» **Your assignment**
Return all the entries exactly. No pictures.

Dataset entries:

== Segment start ==

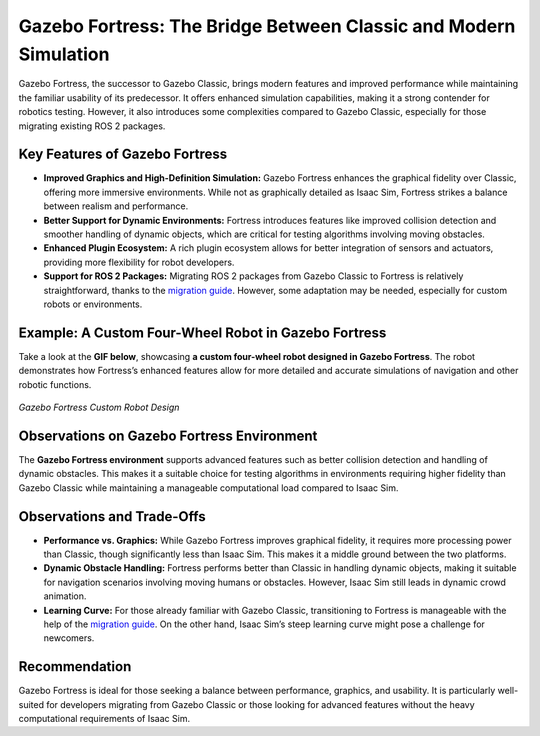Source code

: Gazebo Fortress: The Bridge Between Classic and Modern Simulation
=================================================================

Gazebo Fortress, the successor to Gazebo Classic, brings modern features and improved performance while maintaining the familiar usability of its predecessor. It offers enhanced simulation capabilities, making it a strong contender for robotics testing. However, it also introduces some complexities compared to Gazebo Classic, especially for those migrating existing ROS 2 packages.

Key Features of Gazebo Fortress
-------------------------------

- **Improved Graphics and High-Definition Simulation:**  
  Gazebo Fortress enhances the graphical fidelity over Classic, offering more immersive environments. While not as graphically detailed as Isaac Sim, Fortress strikes a balance between realism and performance.

- **Better Support for Dynamic Environments:**  
  Fortress introduces features like improved collision detection and smoother handling of dynamic objects, which are critical for testing algorithms involving moving obstacles.

- **Enhanced Plugin Ecosystem:**  
  A rich plugin ecosystem allows for better integration of sensors and actuators, providing more flexibility for robot developers.

- **Support for ROS 2 Packages:**  
  Migrating ROS 2 packages from Gazebo Classic to Fortress is relatively straightforward, thanks to the `migration guide <https://gazebosim.org/docs/fortress/migrating_gazebo_classic_ros2_packages/>`_. However, some adaptation may be needed, especially for custom robots or environments.

Example: A Custom Four-Wheel Robot in Gazebo Fortress
-----------------------------------------------------

Take a look at the **GIF below**, showcasing **a custom four-wheel robot designed in Gazebo Fortress**. The robot demonstrates how Fortress’s enhanced features allow for more detailed and accurate simulations of navigation and other robotic functions.


.. figure:: media/gifs/fortress_robot.webp                                                          
    :width: 100%                                                                                                                         
    :align: center
                                    
    *Gazebo Fortress Custom Robot Design* 


Observations on Gazebo Fortress Environment
-------------------------------------------

The **Gazebo Fortress environment** supports advanced features such as better collision detection and handling of dynamic obstacles. This makes it a suitable choice for testing algorithms in environments requiring higher fidelity than Gazebo Classic while maintaining a manageable computational load compared to Isaac Sim.

Observations and Trade-Offs
---------------------------

- **Performance vs. Graphics:**  
  While Gazebo Fortress improves graphical fidelity, it requires more processing power than Classic, though significantly less than Isaac Sim. This makes it a middle ground between the two platforms.

- **Dynamic Obstacle Handling:**  
  Fortress performs better than Classic in handling dynamic objects, making it suitable for navigation scenarios involving moving humans or obstacles. However, Isaac Sim still leads in dynamic crowd animation.

- **Learning Curve:**  
  For those already familiar with Gazebo Classic, transitioning to Fortress is manageable with the help of the `migration guide <https://gazebosim.org/docs/fortress/migrating_gazebo_classic_ros2_packages/>`_. On the other hand, Isaac Sim’s steep learning curve might pose a challenge for newcomers.

Recommendation
--------------

Gazebo Fortress is ideal for those seeking a balance between performance, graphics, and usability. It is particularly well-suited for developers migrating from Gazebo Classic or those looking for advanced features without the heavy computational requirements of Isaac Sim.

== Segment end ==

» **Finished exercise**
Source code

: Gazebo Fortress: The Bridge Between Classic and Modern Simulation
=================================================================

Gazebo Fortress, the successor to Gazebo Classic, brings modern features and improved performance while maintaining the familiar usability of its predecessor. It offers enhanced simulation capabilities, making it a strong contender for robotics testing. However, it also introduces some complexities compared to Gazebo Classic, especially for those migrating existing ROS 2 packages.

Key Features of Gazebo Fortress
-------------------------------

- **Improved Graphics and High-Definition Simulation:**  
  Gazebo Fortress enhances the graphical fidelity over Classic, offering more immersive environments. While not as graphically detailed as Isaac Sim, Fortress strikes a balance between realism and performance.

- **Better Support for Dynamic Environments:**  
  Fortress introduces features like improved collision detection and smoother handling of dynamic objects, which are critical for testing algorithms involving moving obstacles.

- **Enhanced Plugin Ecosystem:**  
  A rich plugin ecosystem allows for better integration of sensors and actuators, providing more flexibility for robot developers.

- **Support for ROS 2 Packages:**  
  Migrating ROS 2 packages from Gazebo Classic to Fortress is relatively straightforward, thanks to the `migration guide <https://gazebosim.org/docs/fortress/migrating_gazebo_classic_ros2_packages/>`_. However, some adaptation may be needed, especially for custom robots or environments.

Example: A Custom Four-Wheel Robot in Gazebo Fortress
-----------------------------------------------------

Take a look at the **GIF below**, showcasing **a custom four-wheel robot designed in Gazebo Fortress**. The robot demonstrates how Fortress’s enhanced features allow for more detailed and accurate simulations of navigation and other robotic functions.


.. figure:: media/gifs/fortress_robot.webp                                                          
    :width: 100%                                                                                                                         
    :align: center
                                    
    *Gazebo Fortress Custom Robot Design* 


Observations on Gazebo Fortress Environment
-------------------------------------------

The **Gazebo Fortress environment** supports advanced features such as better collision detection and handling of dynamic obstacles. This makes it a suitable choice for testing algorithms in environments requiring higher fidelity than Gazebo Classic while maintaining a manageable computational load compared to Isaac Sim.

Observations and Trade-Offs
---------------------------

- **Performance vs. Graphics:**  
  While Gazebo Fortress improves graphical fidelity, it requires more processing power than Classic, though significantly less than Isaac Sim. This makes it a middle ground between the two platforms.

- **Dynamic Obstacle Handling:**  
  Fortress performs better than Classic in handling dynamic objects, making it suitable for navigation scenarios involving moving humans or obstacles. However, Isaac Sim still leads in dynamic crowd animation.

- **Learning Curve:**  
  For those already familiar with Gazebo Classic, transitioning to Fortress is manageable with the help of the `migration guide <https://gazebosim.org/docs/fortress/migrating_gazebo_classic_ros2_packages/>`_. On the other hand, Isaac Sim’s steep learning curve might pose a challenge for newcomers.

Recommendation
--------------

Gazebo Fortress is ideal for those seeking a balance between performance, graphics, and usability. It is particularly well-suited for developers migrating from Gazebo Classic or those looking for advanced features without the heavy computational requirements of Isaac Sim.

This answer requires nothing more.